In a ceremony commemorating the 58th anniversary of Bloody Sunday in Selma, Alabama, Joe Biden depicted Republicans as modern segregationists while claiming to be of part of the civil rights movement. “I was a student up north in the civil rights movement,” the president said. “I remember feeling how guilty I was; I wasn’t here. How could we all be up there, and you going through what you went through.”
This never happened. Just as Biden never participated in any marches or sit-ins or boycotts and just as he was never arrested trying to march with Mandela and just as he never represented any Black Panthers in the 1960s. No president, none, has lied about his personal history as aggressively and blatantly as Joe Biden. This is stolen valor, not the muttering of a doddering man with an aging mind. It has always been his modus operandi.

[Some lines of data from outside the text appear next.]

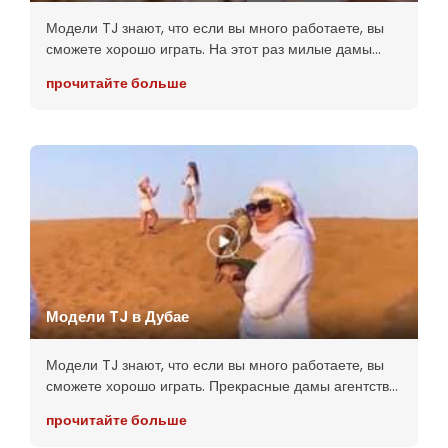
Модели TJ знают, что если вы много работаете, вы
сможете хорошо играть. На этот раз милые дамы
отправились исследовать многочисленные
прочитайте больше
живописные регионы Турции. Сможете ли вы
оторвать от них взгляд
Модели TJ в Дубае
Модели TJ знают, что если вы много работаете, вы
сможете хорошо играть. Прекрасные дамы агентства
TJ регулярно путешествуют по самым экзотическим
прочитайте больше
местам, и теперь вы можете открыть для себя тайны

James Freeman at The Wall Street Journal is right to point out that it is disgraceful for Biden to compare 2023 Republicans to 1965 Democrats, for all the obvious reasons. But it is particularly loathsome for the president to smear his political opponents as modern-day Bull Connors when he was the one who embraced segregation, without ever admitting to his past behavior.
No one is shackled to a viewpoint. But the man who said he didn’t want his kids to grow up in a “racial jungle” in a debate over busing — you remember Kamala Harris’ “I was that little girl” moment — is also the man who bragged that J. William Fulbright, Herman Talmadge, and, especially, James O. Eastland were not only friends but mentors. It was Biden who praised the racist zealot Sen. John Stennis by comparing him to Stonewall Jackson. And Strom Thurmond was a Biden confidant before he “moved to the good side.”
On his first campaign, only a few years after he now claims his heart was in Selma, Biden told a group that he had been honored as “one of the outstanding young politicians of America” by the notorious Alabama Gov. George Wallace — the man who instructed police “to use whatever measures are necessary to prevent” that march in 1965.
Oh yeah, he also lied about the award.
In the early 1970s, Biden was bragging about his relationships with segregationists trolling for support, rather than lying about participating in the civil rights movement. But even during his disastrous 1988 presidential campaign, Biden was still appealing (possibly joking) to Southerners by telling them that Delawareans were “on the South’s side in the Civil War.” In 2006, Biden was telling South Carolinians that he had come from a would-be “slave state.”
Can you imagine Ron DeSantis getting away with that kind of joke? Or Nikki Haley or Mitt Romney? Of course, I don’t believe Biden is a fan of slavery. He’s a small, vacuous, uncharitable, unprincipled man who will say anything for a vote. That’s bad enough.
Today, Biden stands there and claims Republicans are trying to deny schools the ability to teach black history. This too is a lie. When DeSantis rejected the College Board’s “advanced African American Studies” course he rejected identitarian Marxist teachings that are to American history what Biden’s speeches are to his own life story — a string of revisions and fictions that exist to further contemporary political goals. No one wants to stop anyone from learning black history.
Biden again leaned into his long-standing claim that Republicans had passed a “wave” of “anti-voting laws” and that the “conservative” Supreme Court has “gutted the Voting Rights Act over the years.” Claims of voter suppression are malleable, opaque, forever evolving, and open-ended. It is a smear that exists to ensure Democrats never have to admit losing an election fairly. It exists to corrode trust and foster dependency and poison race relations. It is working.
Of course, if we accepted the standards now touted by Democrats as the only way to ensure fair democratic elections, it means we’d have to accept that there has never been a valid election in the history of the United States. And how can that be? Democrats have won numerous races under laws they now claim are authoritarian. This is how we got Social Security and Obamacare and the Voting Rights Act.
The fact is that it is easier to vote now than ever before — and it’s not particularly close. Any citizen, black or white or Asian, has the same ability to obtain an ID or request a mail ballot or vote early, in every state in the union. In most states, we’re seeing record-breaking numbers of Americans vote. Yet, Biden treats minorities as if they were incapable and intellectually inferior.
Come to think of it, maybe he hasn’t changed that much, after all.